US$50 million Vanuatu twin cyclone disaster cost

The initial estimate of the recovery cost following Vanuatu’s twin cyclone disaster is estimated at six billion vatu (US$50 million).

Cyclones Judy and Kevin caused extensive damage and plunged parts of Vanuatu into a state of emergency.

However, Prime Minister Ishmael Kalsakau said the true cost is yet to be determined.

He said at the moment he is focused on reinstalling confidence back in the system.

While communication in Port Vila is, for the most part, up and running, lines to other islands remain cut off.

Kalsakau said rapid assessment teams have been dispatched.
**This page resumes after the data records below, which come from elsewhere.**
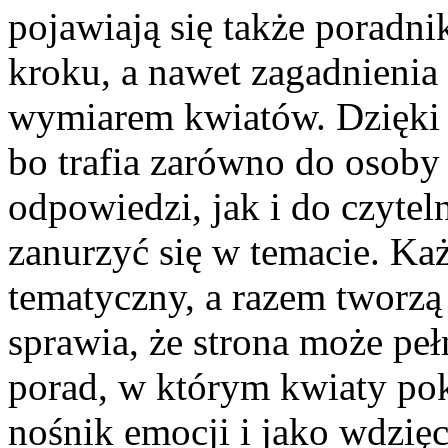
pojawiają się także poradnik
kroku, a nawet zagadnieni
wymiarem kwiatów. Dzięki t
bo trafia zarówno do osoby
odpowiedzi, jak i do czytel
zanurzyć się w temacie. Ka
tematyczny, a razem tworzą 
sprawia, że strona może peł
porad, w którym kwiaty pok
nośnik emocji i jako wdzię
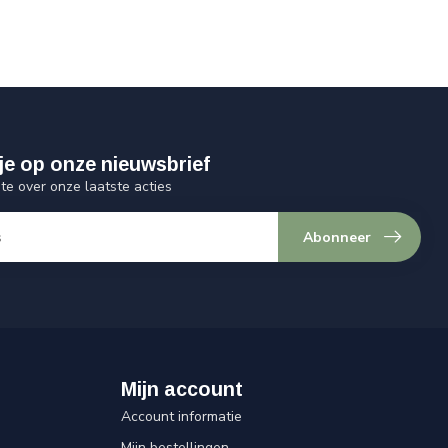
je op onze nieuwsbrief
gte over onze laatste acties
Abonneer
Mijn account
Account informatie
Mijn bestellingen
“Once we get our communication lines fully open, and our power lines restored, we’ll be able to get the figures right away,” he said.

The Prime Minister said the hope is to have communication restored before the end of this week with the help of foreign aid.
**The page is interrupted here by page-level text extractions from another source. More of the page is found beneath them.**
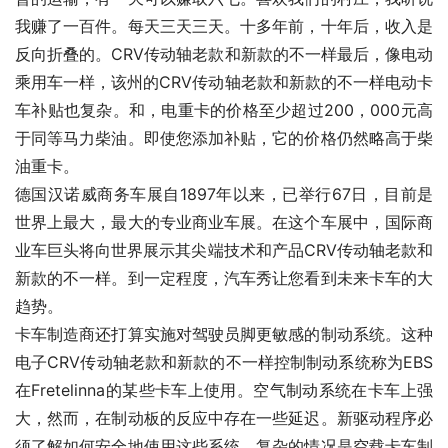
我赚了一百件。每天三天三天。十多年前，十年后，收入是
反向折叠的。CRV传动轴老款和新款的不一样最后，像电动
乘用车一样，该州的CRV传动轴老款和新款的不一样电动卡
车补贴也复杂。和，电重卡的价格至少超过200，000元高
于同等马力柴油。即使您添加补贴，它的价格仍然略高于柴
油重卡。
德国汉诺威商务车展自1897年以来，已举行67日，目前是
世界上最大，最大的专业商业车展。在这个车展中，国际商
业车巨头将向世界展示其尖端技术和产品CRV传动轴老款和
新款的不一样。到一定程度，汽车秀让您看到未来卡车的大
趋势。
卡车制造商还打算实施对驾驶员脚更敏感的制动系统。这种
电子CRV传动轴老款和新款的不一样控制制动系统称为EBS
在Fretelinna的某些卡车上使用。空气制动系统在卡车上强
大，然而，在制动板的反应中存在一些延迟。新驱动程序必
须了解如何安全地使用这些系统。复杂的情况是空载卡车制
The damage is extensive, he said.

“We are still taking stock. At the moment, the total response cost will be about six million vatu (US$50 million),” Kalsakau said.
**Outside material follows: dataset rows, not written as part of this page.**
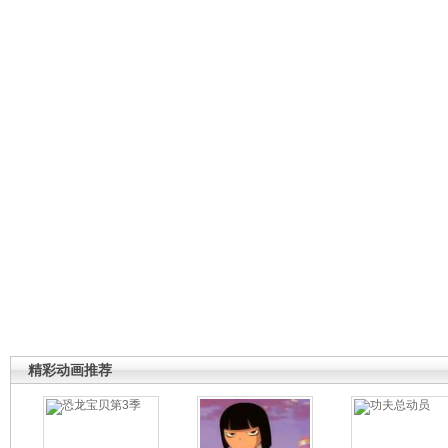
精彩动画推荐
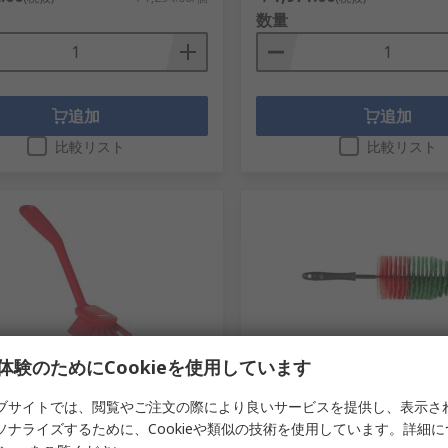
数量
追加
追加
比較リスト
比較リスト
あり
在庫あり
体験のためにCookieを使用しています
n 洗浄ブラシ ハード ポリエチレンテ
Vikan 洗浄ブラシ ポリエステル
ブサイトでは、閲覧やご注文の際により良いサービスを提供し、表示さ
ート 赤 赤 ディッシュブラシ 23
黒 525652
ソナライズするために、Cookieや類似の技術を使用しています。詳細
74
RS品番
276-4825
That figure is just an initial amount, before full assessments have taken place.

All the while, ni-Vanuatu residents on small islands in Shefa Province remain cut off from Port Vila.

Kalsakau said islands in Tafea Province are also cut off and badly damaged.

“Our reports clearly report the cyclones developing into category four when they left Efate.

“The reports were devastating,” he said.

“People have no connection to Port Vila at the present time, they are trying to rebuild their shelters, it’s difficult to gauge their reaction at the moment, they’re relying on local crops. But as time goes by, because of the substantial rain, we would need dry rations, but that’s already on the way,”

He said usually dry rations are needed after three weeks but some of the response teams that have already been dispatched have such food items with them for immediate need.

The HMAS Canberra was due to arrive by Thursday morning with more than 600 Australian Defence Force personnel on board along with humanitarian supplies.

“We are very grateful that the HMAS Canberra is coming with three helicopters, which will enable us to take our people to the islands. And then there are quite a number of personnel as well who are there on those boats, to enable us to be able to get our communication lines up.”

“When we put our hands together and our minds together, we’ll be able to achieve a lot in a short time.

“We’re so grateful. There has been tremendous support that’s been extended by all families around the world to Vanuatu during this time.

“I thank all of our donor partners from Australia, New Zealand, EU, UK and France for responding.”

While authorities are taking stock of the damage, affected families and communities are helping each other rebuild homes, restoring water systems and clearing blocked roads.

A RSE worker from Vanuatu says all the money he earns in New Zealand will be sent back to help rebuild his country.

Emanuel Roslyn flew into Auckland with around 60 other workers on the first flight out of the country Wednesday afternoon.

His father’s home was flattened, leaving him sheltering in Port Vila.

“It was really really bad… Only a day separated the cyclones so there was no time to even try and fix your home because there was another one coming,” he said.

The decision to leave for seven months so soon after the cyclones was hard for everyone, Roslyn said.

“Some of them thought ‘oh maybe we shouldn’t go’, but I encouraged them, I said it’s an opportunity for you to go there and earn money and then you can rebuild your home. It’s hard… but we have to [do it].”